I removed the line with head -c -1 as well since that was a remnant of my tries to get it work somehow, but it’s not needed, you are correct.

But the connection via ssh is crucial for the issue to surface. Maybe something to do with different access rights (locally, you can use reboot, remote, it needs to be sudo reboot), but it’s quite difficult and time-consuming to find a fix in this topic.

My declare $(/home/emk2203/bin/xa.sh) && DISPLAY=:0 mpv /path/to/movie/file.mkv gives no initial bash error, but still fails. mpv gives the error of Invalid MIT-MAGIC-COOKIE-1 key (and no video) as if the declare statement didn’t happen.

Changing declare to export works, though. The issue is finally solved, and I can continue to use my HTPC via ssh and don’t have to lift my a$$ from the couch everytime…

Moonbase59 · September 7, 2025, 10:07am

I was thinking about export but didn’t want to export unnecessary stuff, since it seemed to work (on the virtual console). Should have tried with a real ssh, my bad.

So for all others that might find this useful: Use export instead of declare:

export $(/home/matthias/bin/xa.sh) && DISPLAY=:0 mpv /home/matthias/test.webm

Makes me happy to see what useful solutions come from working together. Great it works for you (us)—didn’t expect something I did years ago in the expectation of only needing it once would still be useful. Good I saved it into my ever-increasing ~/bin folder back then…

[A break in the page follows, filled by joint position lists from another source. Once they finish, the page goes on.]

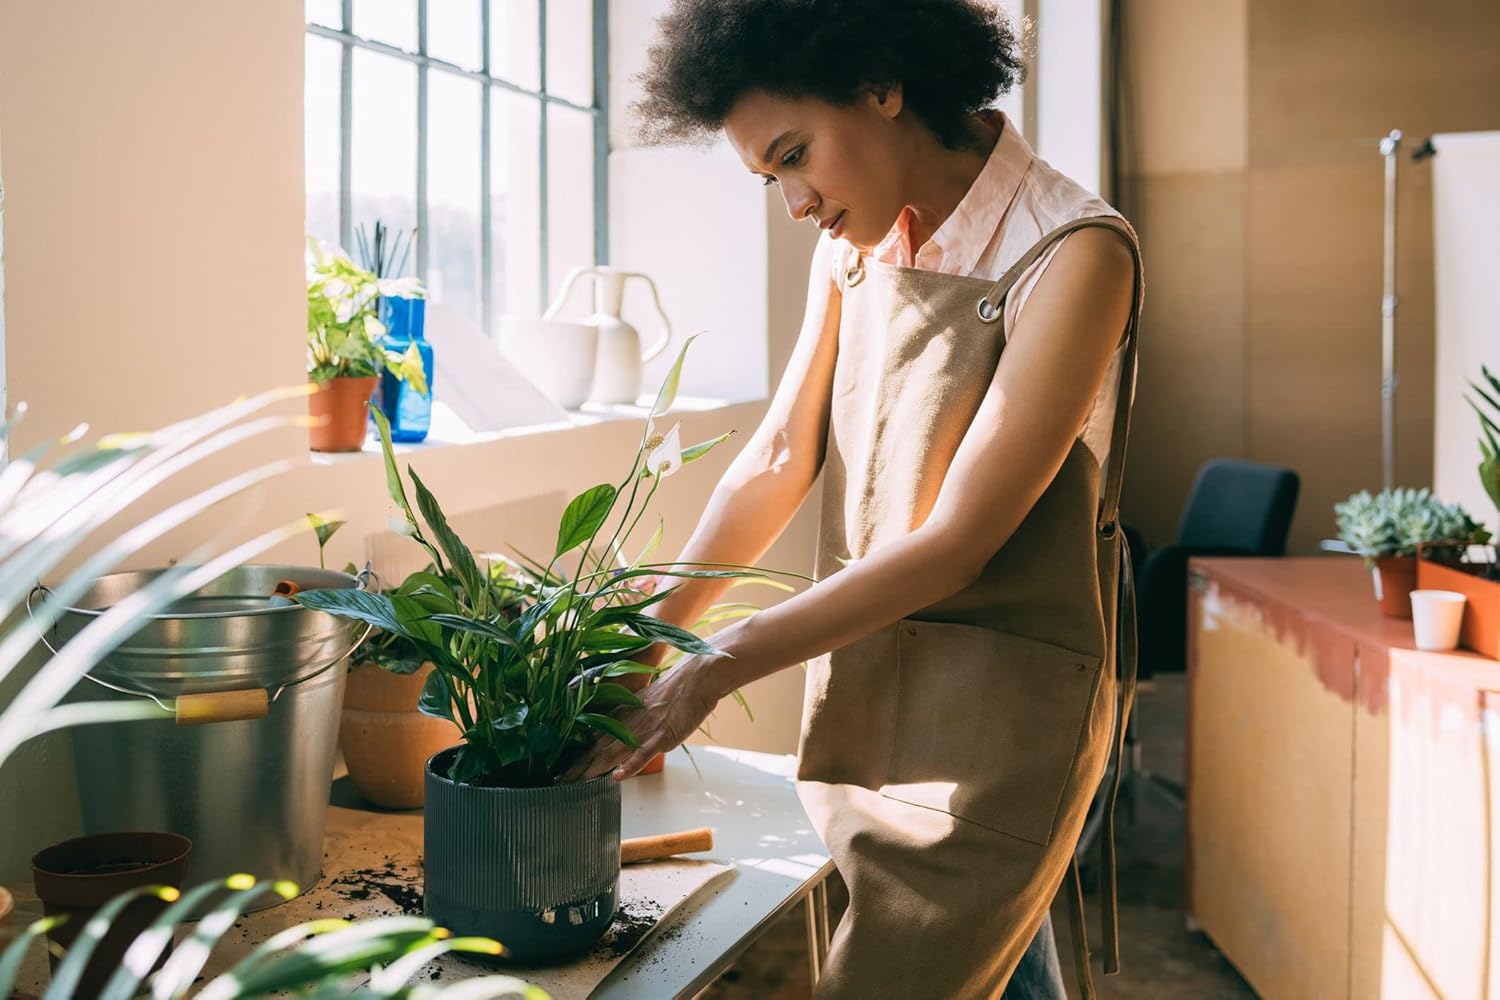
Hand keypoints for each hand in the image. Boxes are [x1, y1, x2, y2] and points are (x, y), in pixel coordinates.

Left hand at [559, 654, 724, 781]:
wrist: (695, 678)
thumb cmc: (672, 694)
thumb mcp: (642, 707)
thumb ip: (627, 722)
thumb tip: (616, 739)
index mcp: (620, 717)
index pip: (591, 740)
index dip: (575, 757)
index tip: (559, 771)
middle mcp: (626, 724)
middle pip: (595, 749)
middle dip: (576, 768)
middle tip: (557, 782)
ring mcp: (643, 731)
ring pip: (613, 753)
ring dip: (593, 769)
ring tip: (575, 783)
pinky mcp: (662, 736)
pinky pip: (643, 752)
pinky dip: (630, 765)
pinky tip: (618, 776)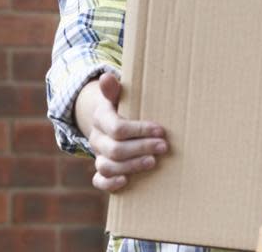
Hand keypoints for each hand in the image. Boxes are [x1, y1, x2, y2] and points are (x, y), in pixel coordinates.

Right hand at [74, 73, 167, 191]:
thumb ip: (114, 89)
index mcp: (101, 118)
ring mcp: (98, 155)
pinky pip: (99, 181)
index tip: (160, 130)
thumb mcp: (118, 95)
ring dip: (131, 166)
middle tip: (164, 147)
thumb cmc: (121, 106)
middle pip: (115, 149)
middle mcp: (97, 138)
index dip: (139, 130)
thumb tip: (107, 76)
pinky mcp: (101, 170)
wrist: (108, 119)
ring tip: (153, 162)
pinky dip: (110, 184)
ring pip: (107, 166)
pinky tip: (126, 180)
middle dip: (141, 148)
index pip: (117, 127)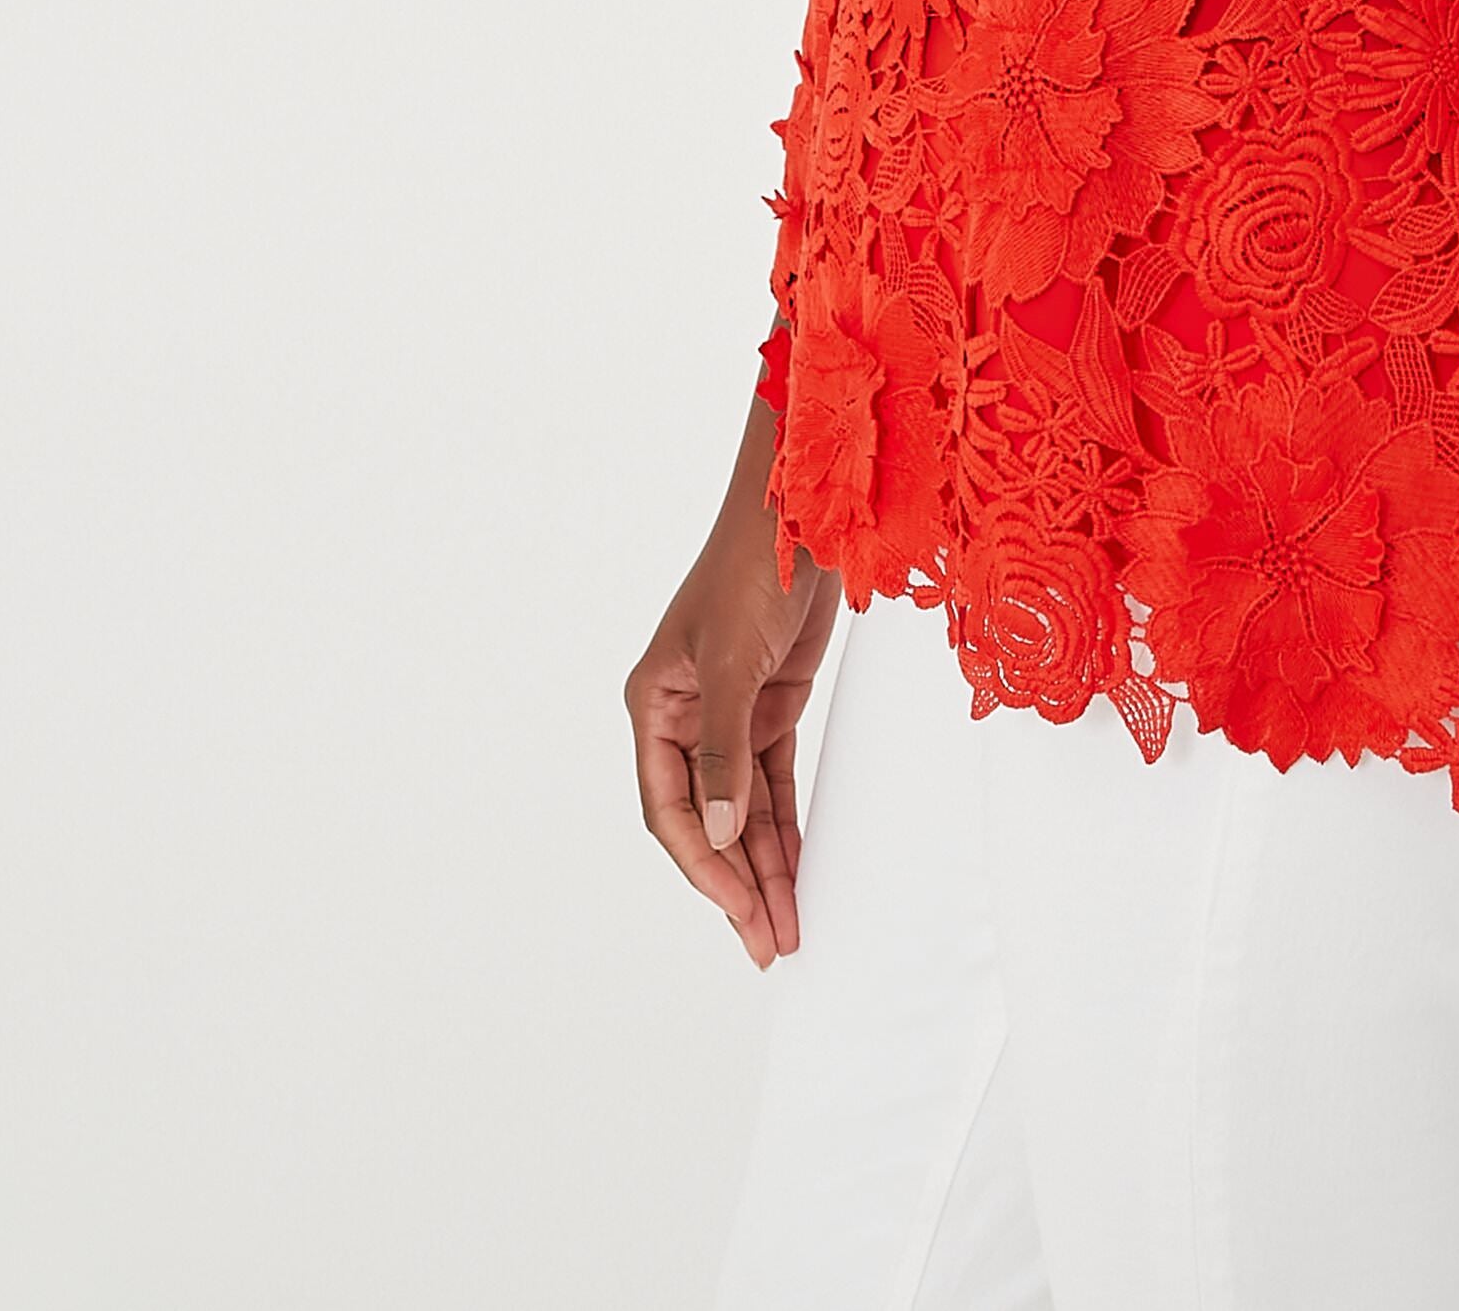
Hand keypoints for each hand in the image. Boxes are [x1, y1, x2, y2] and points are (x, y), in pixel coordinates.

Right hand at [625, 391, 840, 968]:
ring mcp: (729, 715)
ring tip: (788, 927)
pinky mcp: (771, 707)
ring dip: (765, 866)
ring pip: (743, 812)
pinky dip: (786, 827)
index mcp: (654, 707)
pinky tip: (798, 870)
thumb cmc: (751, 571)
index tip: (738, 911)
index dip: (701, 866)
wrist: (804, 514)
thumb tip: (716, 836)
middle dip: (738, 884)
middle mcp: (686, 718)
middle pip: (706, 821)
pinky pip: (773, 785)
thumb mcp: (732, 664)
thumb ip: (723, 753)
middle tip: (770, 944)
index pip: (668, 809)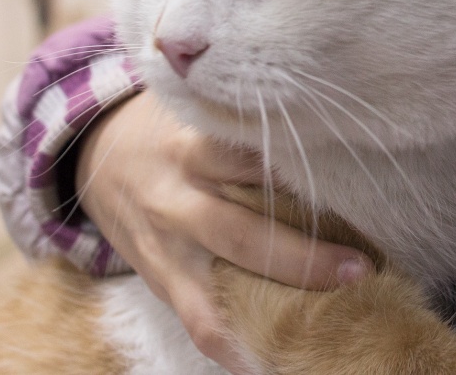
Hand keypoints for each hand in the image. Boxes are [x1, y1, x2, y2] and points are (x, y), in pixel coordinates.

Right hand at [75, 91, 373, 372]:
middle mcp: (176, 198)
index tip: (350, 188)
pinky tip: (272, 360)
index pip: (250, 159)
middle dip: (305, 257)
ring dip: (279, 308)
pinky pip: (199, 323)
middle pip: (245, 231)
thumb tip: (312, 122)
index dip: (300, 174)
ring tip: (332, 317)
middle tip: (360, 267)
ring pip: (223, 289)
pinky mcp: (160, 278)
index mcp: (188, 147)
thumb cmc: (163, 126)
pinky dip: (236, 348)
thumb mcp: (190, 106)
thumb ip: (235, 117)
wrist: (95, 156)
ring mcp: (166, 246)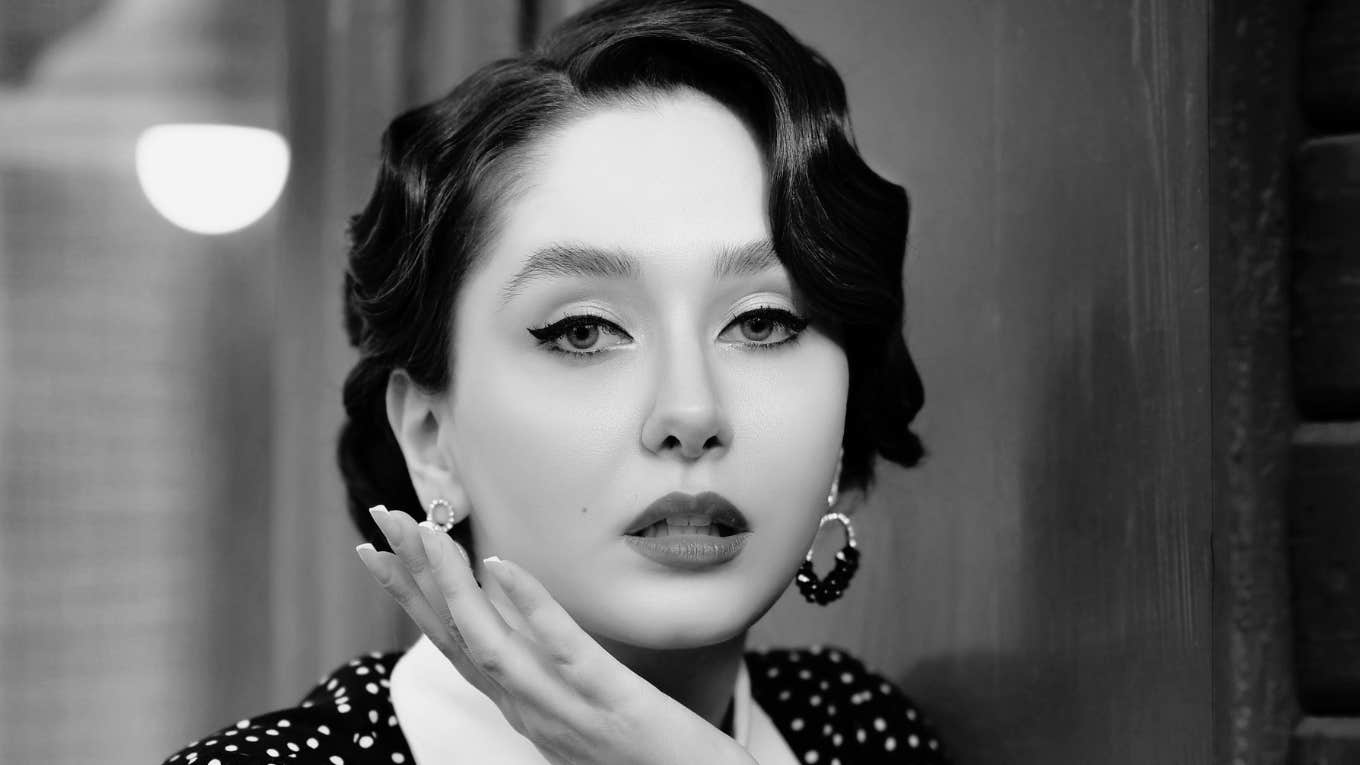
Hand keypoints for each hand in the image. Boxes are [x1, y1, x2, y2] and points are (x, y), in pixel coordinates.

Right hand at [356, 506, 756, 764]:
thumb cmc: (650, 757)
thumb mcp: (581, 713)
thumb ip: (546, 675)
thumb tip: (518, 616)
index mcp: (523, 710)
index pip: (453, 646)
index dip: (411, 599)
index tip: (377, 552)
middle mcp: (531, 712)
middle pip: (457, 638)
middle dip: (413, 577)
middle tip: (382, 517)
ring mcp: (567, 711)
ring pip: (491, 645)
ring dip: (452, 587)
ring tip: (427, 532)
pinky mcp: (613, 704)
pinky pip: (564, 652)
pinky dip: (530, 607)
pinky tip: (502, 565)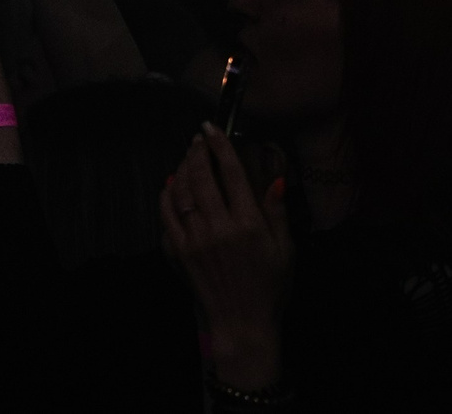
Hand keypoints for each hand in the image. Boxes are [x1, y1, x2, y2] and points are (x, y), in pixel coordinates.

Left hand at [161, 124, 291, 390]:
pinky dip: (166, 198)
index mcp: (247, 224)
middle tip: (198, 138)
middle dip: (197, 152)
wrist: (241, 324)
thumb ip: (278, 212)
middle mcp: (217, 228)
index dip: (220, 146)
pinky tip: (170, 187)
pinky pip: (165, 219)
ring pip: (180, 195)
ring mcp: (193, 242)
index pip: (230, 174)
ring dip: (181, 171)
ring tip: (186, 156)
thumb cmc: (270, 286)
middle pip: (201, 178)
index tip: (212, 128)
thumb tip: (276, 179)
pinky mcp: (178, 255)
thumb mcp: (285, 249)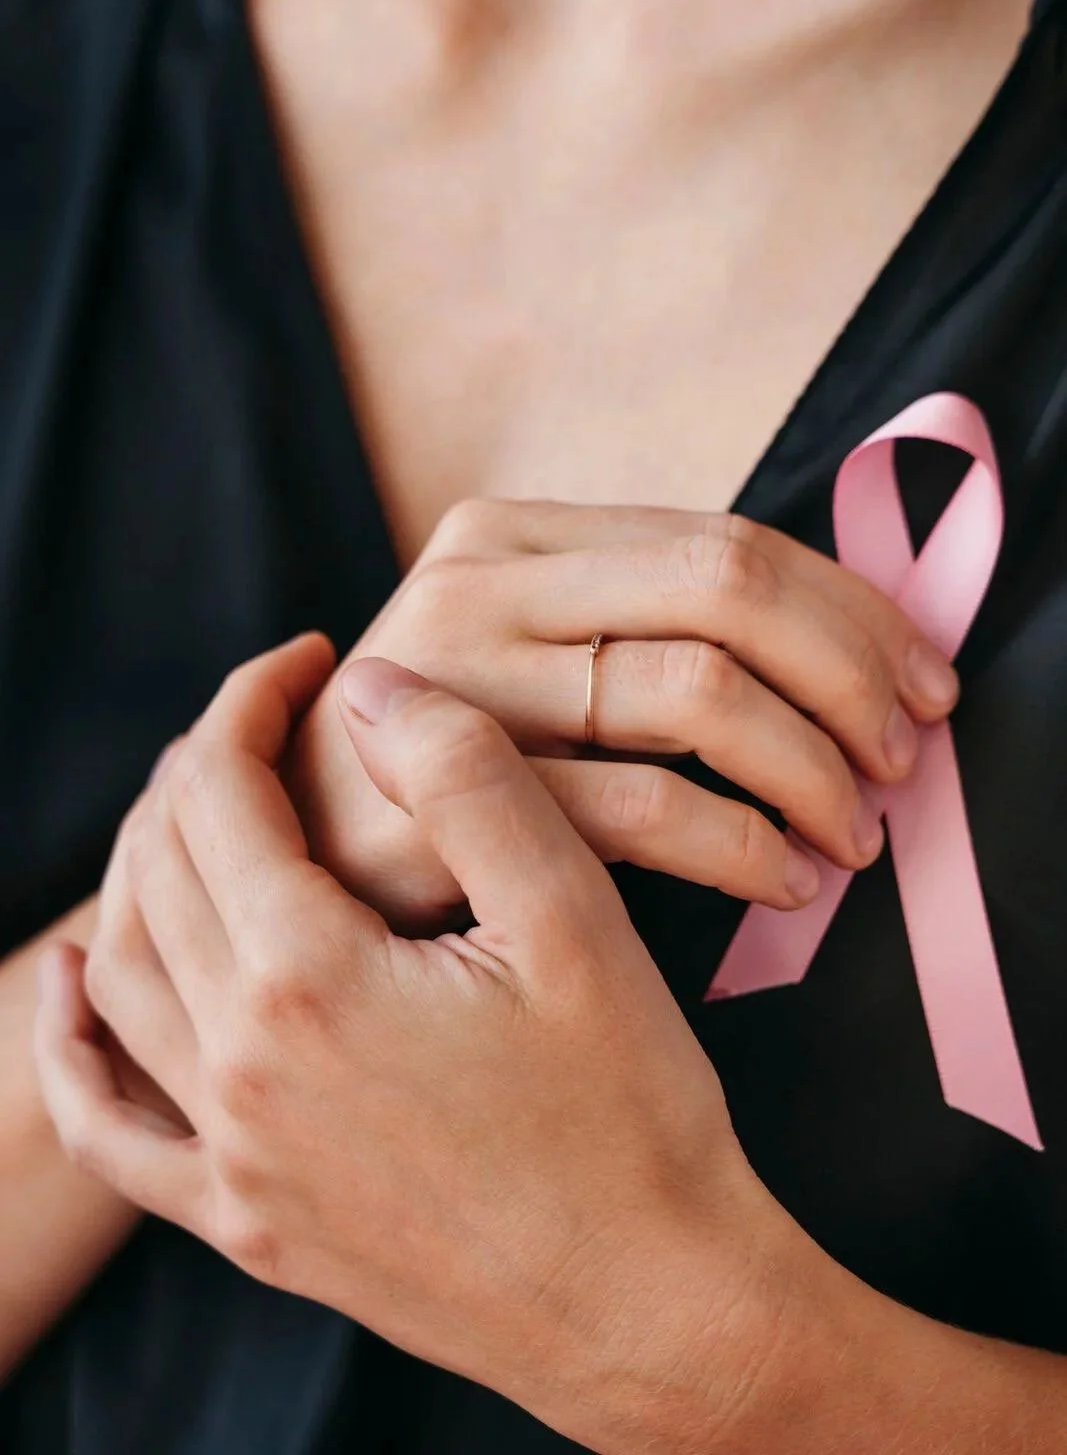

emk2203 · September 7, 2025, 2:30pm

Yes, this is now a satisfying solution. For people concerned about unnecessary export, a final ... && unset XAUTHORITY should do the trick.

Moonbase59 · September 7, 2025, 5:10pm

Long time since… In olden times we didn’t have to think about all that authorization stuff—we could simply run things like xsnow or xpenguins on a colleague’s terminal, to everyone’s delight. People were less malicious in those days.

I guess that looking through all user’s processes came from not having something global, and of course each process has its own environment. Like open a bash within a DE (env | wc -l gives me 56 items) or in a virtual terminal tty2 (env | wc -l gives me 35 items and of course no XAUTHORITY). Same user, two bashes, maybe even the same .profile and .bashrc, but still completely different environments.

To avoid permission issues I only check processes of “this” user (and of course still get many, that’s why they’re sent to the bit bucket).

My first naive assumption back all these years was “I am the user, I am logged in, so there should be something telling me the XAUTHORITY!” Boy, was I wrong… X being much older than its security system, which came much later as an afterthought, doesn’t always make things easy. But it can still do things Wayland cannot (yet). That’s one of the reasons I decided to stick with it, for now. (Using EOS/Cinnamon on X11.)

EDIT: Oh, you took your question away! [Why do I check all processes and not just env?]

emk2203 · September 8, 2025, 3:54am

The reason I took it away was that I found out that there’s no XAUTHORITY when using env via ssh, confirming what you just wrote. So the question made no sense.

Confirms that your script is really needed, no shortcuts possible.